For survey years 1973 to 1991, there are two data files: one for patient visit data and a second for drug mention data. The second file is limited to those visits with mention of medication therapy. For the 1991 data, it is possible to link information on the drug file with information on the patient visit file. Beginning with the 1992 survey year through 2011, one main data file was produced annually that contains both patient visit and drug information. Starting in 2012, in addition to the traditional NAMCS file, a separate data file for CHCs including physicians and advanced practice providers has been produced.

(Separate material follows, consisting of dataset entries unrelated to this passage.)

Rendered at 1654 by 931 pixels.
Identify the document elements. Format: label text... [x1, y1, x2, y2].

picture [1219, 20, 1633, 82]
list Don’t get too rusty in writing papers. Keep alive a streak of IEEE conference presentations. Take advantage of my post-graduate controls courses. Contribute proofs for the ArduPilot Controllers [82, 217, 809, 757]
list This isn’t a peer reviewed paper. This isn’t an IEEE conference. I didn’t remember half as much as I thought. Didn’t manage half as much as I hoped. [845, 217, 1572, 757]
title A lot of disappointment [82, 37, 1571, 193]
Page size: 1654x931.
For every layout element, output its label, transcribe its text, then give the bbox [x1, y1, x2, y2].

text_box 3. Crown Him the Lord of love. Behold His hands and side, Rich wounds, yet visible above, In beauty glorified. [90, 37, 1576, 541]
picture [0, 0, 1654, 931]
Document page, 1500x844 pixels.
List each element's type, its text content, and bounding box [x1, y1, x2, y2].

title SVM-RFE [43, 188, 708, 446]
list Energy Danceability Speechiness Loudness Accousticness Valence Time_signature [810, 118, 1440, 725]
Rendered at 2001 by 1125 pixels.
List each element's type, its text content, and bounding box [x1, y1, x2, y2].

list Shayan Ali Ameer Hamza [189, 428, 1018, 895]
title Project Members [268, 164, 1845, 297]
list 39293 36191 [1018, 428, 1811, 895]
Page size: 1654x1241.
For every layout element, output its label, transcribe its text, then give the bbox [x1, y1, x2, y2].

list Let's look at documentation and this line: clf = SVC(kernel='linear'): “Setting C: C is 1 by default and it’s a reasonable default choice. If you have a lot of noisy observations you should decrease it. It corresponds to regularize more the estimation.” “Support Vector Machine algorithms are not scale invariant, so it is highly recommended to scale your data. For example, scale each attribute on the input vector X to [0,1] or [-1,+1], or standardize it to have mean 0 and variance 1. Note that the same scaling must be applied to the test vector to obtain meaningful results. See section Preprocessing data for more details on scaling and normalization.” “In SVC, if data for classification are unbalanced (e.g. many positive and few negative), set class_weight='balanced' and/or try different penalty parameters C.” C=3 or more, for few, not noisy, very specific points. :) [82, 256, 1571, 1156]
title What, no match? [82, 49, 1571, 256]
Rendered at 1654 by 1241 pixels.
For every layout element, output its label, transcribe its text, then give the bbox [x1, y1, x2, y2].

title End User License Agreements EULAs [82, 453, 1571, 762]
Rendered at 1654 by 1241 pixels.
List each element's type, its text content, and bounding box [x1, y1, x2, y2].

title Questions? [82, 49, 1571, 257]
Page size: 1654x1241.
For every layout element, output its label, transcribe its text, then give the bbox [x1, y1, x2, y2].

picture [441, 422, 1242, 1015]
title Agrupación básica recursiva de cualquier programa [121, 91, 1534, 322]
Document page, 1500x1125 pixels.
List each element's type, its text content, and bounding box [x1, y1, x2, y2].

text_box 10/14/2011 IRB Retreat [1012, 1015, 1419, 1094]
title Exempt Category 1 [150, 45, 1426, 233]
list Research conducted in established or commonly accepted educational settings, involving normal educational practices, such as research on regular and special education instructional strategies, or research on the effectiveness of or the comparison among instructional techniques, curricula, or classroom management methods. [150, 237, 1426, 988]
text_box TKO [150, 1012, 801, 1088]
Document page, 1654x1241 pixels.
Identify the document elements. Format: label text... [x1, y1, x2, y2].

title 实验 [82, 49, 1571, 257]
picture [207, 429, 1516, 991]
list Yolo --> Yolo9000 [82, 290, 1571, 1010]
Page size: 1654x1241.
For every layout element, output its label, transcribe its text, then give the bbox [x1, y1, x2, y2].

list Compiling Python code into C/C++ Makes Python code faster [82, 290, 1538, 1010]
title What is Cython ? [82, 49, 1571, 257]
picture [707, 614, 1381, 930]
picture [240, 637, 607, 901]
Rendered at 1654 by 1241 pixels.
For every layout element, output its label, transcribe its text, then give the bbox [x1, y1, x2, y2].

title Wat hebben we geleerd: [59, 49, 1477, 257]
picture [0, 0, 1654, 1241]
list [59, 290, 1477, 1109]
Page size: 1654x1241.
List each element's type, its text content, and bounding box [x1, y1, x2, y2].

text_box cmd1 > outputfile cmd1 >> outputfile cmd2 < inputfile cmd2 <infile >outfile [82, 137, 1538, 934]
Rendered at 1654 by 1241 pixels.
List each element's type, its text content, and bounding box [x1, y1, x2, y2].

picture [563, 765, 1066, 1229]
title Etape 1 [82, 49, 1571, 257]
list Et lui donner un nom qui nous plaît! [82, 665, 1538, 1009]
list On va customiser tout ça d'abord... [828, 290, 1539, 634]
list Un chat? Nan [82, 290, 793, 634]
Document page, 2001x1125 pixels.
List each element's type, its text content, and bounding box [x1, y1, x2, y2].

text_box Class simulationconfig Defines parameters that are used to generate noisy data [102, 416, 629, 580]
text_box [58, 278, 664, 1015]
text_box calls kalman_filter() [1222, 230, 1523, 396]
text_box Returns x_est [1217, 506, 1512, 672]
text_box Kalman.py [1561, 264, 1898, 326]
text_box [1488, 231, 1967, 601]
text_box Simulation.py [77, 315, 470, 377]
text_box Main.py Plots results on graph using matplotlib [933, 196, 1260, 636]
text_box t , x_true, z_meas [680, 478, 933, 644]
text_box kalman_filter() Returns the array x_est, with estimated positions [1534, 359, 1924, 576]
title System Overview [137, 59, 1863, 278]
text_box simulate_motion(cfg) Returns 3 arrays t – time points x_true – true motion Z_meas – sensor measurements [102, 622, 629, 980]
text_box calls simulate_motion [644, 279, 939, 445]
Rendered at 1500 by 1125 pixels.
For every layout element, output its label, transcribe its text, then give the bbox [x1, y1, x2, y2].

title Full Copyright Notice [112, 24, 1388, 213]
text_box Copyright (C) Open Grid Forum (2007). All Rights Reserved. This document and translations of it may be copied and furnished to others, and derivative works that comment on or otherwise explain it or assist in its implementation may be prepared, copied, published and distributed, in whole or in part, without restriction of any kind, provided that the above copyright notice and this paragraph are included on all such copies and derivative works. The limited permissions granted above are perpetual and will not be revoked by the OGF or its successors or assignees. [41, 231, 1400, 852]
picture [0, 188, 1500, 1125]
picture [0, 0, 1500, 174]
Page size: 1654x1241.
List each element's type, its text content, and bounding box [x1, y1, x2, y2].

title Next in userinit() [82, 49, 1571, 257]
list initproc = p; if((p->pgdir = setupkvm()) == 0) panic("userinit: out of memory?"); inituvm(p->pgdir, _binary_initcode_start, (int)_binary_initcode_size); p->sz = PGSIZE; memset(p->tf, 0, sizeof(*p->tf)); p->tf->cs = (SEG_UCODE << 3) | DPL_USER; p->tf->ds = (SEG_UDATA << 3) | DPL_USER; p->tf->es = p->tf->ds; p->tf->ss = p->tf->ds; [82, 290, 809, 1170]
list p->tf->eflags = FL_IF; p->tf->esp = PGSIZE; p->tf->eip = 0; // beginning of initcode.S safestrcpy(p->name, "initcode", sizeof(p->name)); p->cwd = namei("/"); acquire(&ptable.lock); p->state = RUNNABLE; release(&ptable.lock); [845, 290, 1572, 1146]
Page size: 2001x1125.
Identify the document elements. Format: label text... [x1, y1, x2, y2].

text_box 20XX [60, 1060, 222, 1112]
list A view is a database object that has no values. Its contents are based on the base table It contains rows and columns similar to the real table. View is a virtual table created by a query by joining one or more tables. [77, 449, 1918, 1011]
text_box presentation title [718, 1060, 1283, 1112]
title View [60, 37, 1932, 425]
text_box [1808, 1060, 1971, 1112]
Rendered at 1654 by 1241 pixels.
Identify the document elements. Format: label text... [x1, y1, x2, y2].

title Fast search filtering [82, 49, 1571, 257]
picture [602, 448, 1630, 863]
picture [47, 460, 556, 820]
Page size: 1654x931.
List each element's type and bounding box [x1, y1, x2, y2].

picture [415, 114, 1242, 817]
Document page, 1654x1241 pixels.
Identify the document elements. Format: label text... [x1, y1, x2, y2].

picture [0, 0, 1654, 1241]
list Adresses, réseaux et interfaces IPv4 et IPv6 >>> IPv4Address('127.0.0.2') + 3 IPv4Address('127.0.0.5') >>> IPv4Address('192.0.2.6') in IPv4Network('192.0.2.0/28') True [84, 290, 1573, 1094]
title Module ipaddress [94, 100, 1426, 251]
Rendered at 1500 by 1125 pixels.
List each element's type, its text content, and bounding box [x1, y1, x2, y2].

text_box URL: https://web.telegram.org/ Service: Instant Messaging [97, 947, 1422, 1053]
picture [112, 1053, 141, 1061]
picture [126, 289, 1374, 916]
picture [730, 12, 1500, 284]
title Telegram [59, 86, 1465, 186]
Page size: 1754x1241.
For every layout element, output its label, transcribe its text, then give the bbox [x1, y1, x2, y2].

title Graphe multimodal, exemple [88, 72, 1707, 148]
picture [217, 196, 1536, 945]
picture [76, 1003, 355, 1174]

The National Hospital Ambulatory Medical Care Survey (NHAMCS) has been fielded annually since 1992 to collect data on the utilization and provision of ambulatory care services in hospital emergency and outpatient departments. Data collection from hospital-based ambulatory surgery centers began in 2009. And between 2010 and 2012 NHAMCS gathered data on visits to freestanding ambulatory surgery centers. In 2018, the survey began focusing on just the ambulatory visits made to emergency departments.
For the hospital component of the survey, findings are based on a national sample of visits to emergency departments (EDs) in noninstitutional general and short-stay hospitals, exclusive of Federal, military, and Veterans Administration hospitals, located in the 50 States and the District of Columbia. A three-stage probability sampling design is used. The first stage consists of a sample of geographically defined areas also known as Primary Sampling Units (PSU). In the second stage, is of hospitals within those PSU and all emergency service areas within the emergency department are selected. Emergency service areas (ESAs) are not sampled at this stage. In the third stage ESAs are sampled.
Specially trained interviewers visit the sampled facilities prior to their participation in the survey to explain survey procedures, verify eligibility, and develop a sampling plan. Prior to 2012, NHAMCS relied on paper instruments; the survey switched to a computerized questionnaires in 2012. Each emergency department is randomly assigned to a 4-week reporting period. During this period, data for a systematic random sample of visits are recorded by Census interviewers using a computerized Patient Record Form. Data are obtained on patient characteristics such as age, sex, race, and ethnicity, and visit characteristics such as patient’s reason for visit, provider’s diagnosis, services ordered or provided, and treatments, including medication therapy. In addition, data about the facility are collected as part of a survey induction interview.